▸ Requirement:
Look below for the line with "(dominant hand) |", then give it again exactly, along with every line that comes after it, the final line included.
===== Information
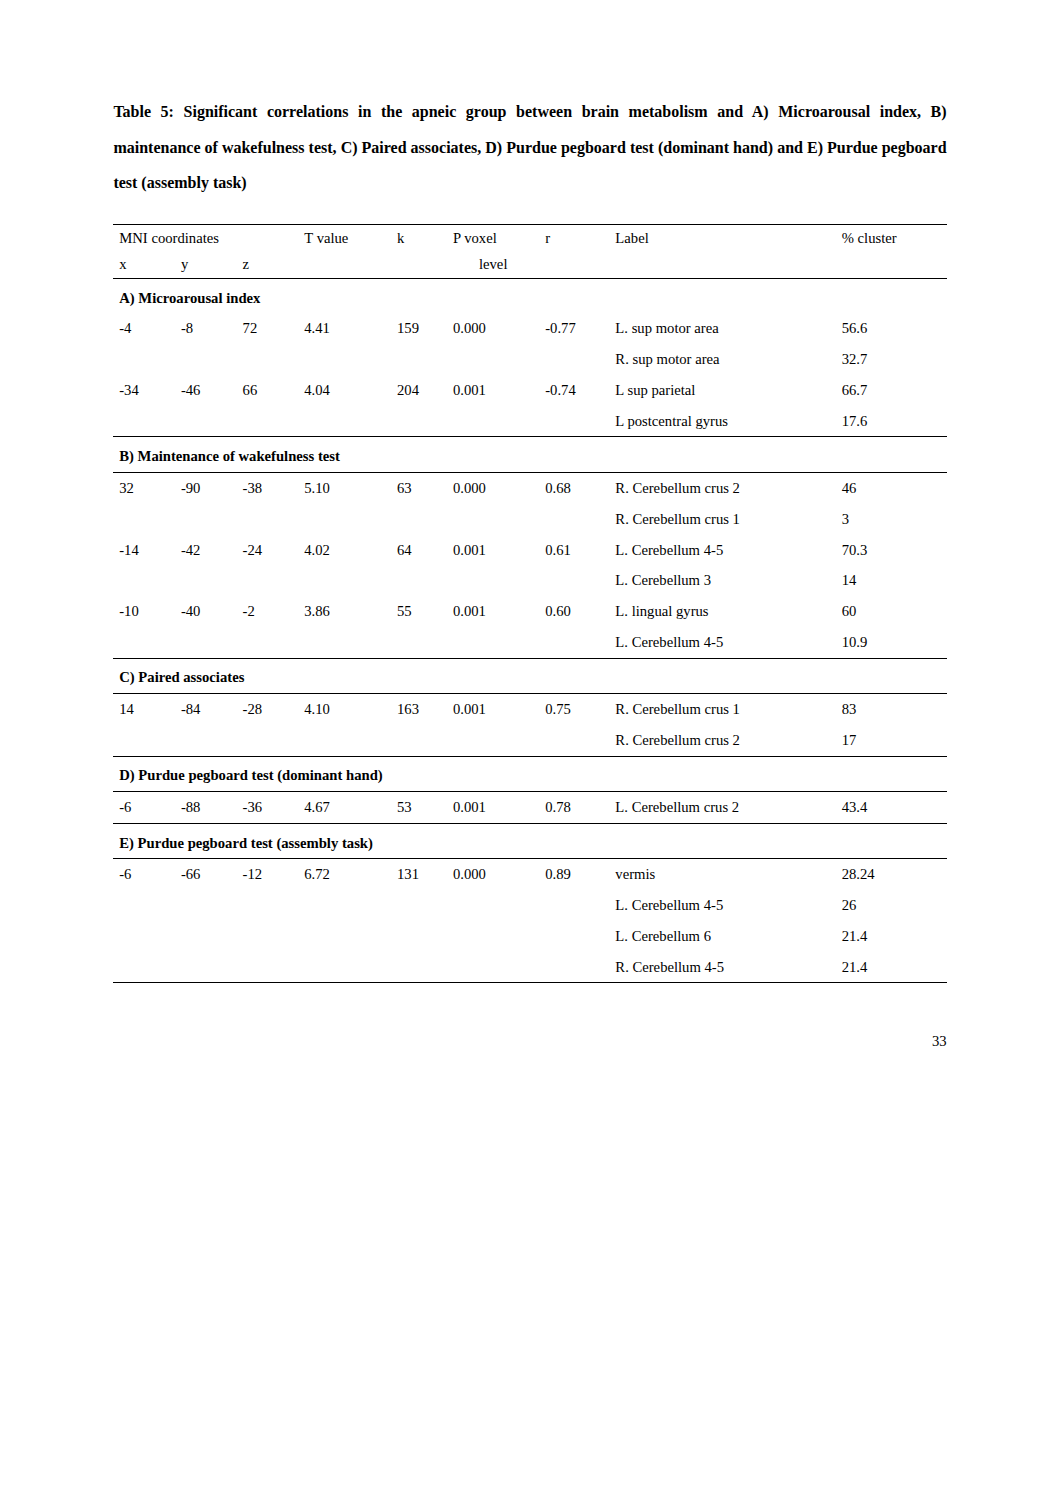Table 5: Significant correlations in the apneic group between brain metabolism and A) Microarousal index, B) maintenance of wakefulness test, C) Paired associates, D) Purdue pegboard test (dominant hand) and E) Purdue pegboard test (assembly task)
| MNI coordinates | T value | k | P voxel | r | Label | % cluster |
| --- | --- | --- | --- | --- | --- | --- |
| x | y | z | | | level | | | |
| A) Microarousal index |
| -4 | -8 | 72 | 4.41 | 159 | 0.000 | -0.77 | L. sup motor area | 56.6 |
| | | | | | | | R. sup motor area | 32.7 |
| -34 | -46 | 66 | 4.04 | 204 | 0.001 | -0.74 | L sup parietal | 66.7 |
| | | | | | | | L postcentral gyrus | 17.6 |
| B) Maintenance of wakefulness test |
| 32 | -90 | -38 | 5.10 | 63 | 0.000 | 0.68 | R. Cerebellum crus 2 | 46 |
| | | | | | | | R. Cerebellum crus 1 | 3 |
| -14 | -42 | -24 | 4.02 | 64 | 0.001 | 0.61 | L. Cerebellum 4-5 | 70.3 |
| | | | | | | | L. Cerebellum 3 | 14 |
| -10 | -40 | -2 | 3.86 | 55 | 0.001 | 0.60 | L. lingual gyrus | 60 |
| | | | | | | | L. Cerebellum 4-5 | 10.9 |
| C) Paired associates |
| 14 | -84 | -28 | 4.10 | 163 | 0.001 | 0.75 | R. Cerebellum crus 1 | 83 |
| | | | | | | | R. Cerebellum crus 2 | 17 |
| D) Purdue pegboard test (dominant hand) |
| -6 | -88 | -36 | 4.67 | 53 | 0.001 | 0.78 | L. Cerebellum crus 2 | 43.4 |
| E) Purdue pegboard test (assembly task) |
| -6 | -66 | -12 | 6.72 | 131 | 0.000 | 0.89 | vermis | 28.24 |
| | | | | | | | L. Cerebellum 4-5 | 26 |
| | | | | | | | L. Cerebellum 6 | 21.4 |
| | | | | | | | R. Cerebellum 4-5 | 21.4 |
33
==========
▸ Exercise answer:
| D) Purdue pegboard test (dominant hand) |
| -6 | -88 | -36 | 4.67 | 53 | 0.001 | 0.78 | L. Cerebellum crus 2 | 43.4 |
| E) Purdue pegboard test (assembly task) |
| -6 | -66 | -12 | 6.72 | 131 | 0.000 | 0.89 | vermis | 28.24 |
| | | | | | | | L. Cerebellum 4-5 | 26 |
| | | | | | | | L. Cerebellum 6 | 21.4 |
| | | | | | | | R. Cerebellum 4-5 | 21.4 |
33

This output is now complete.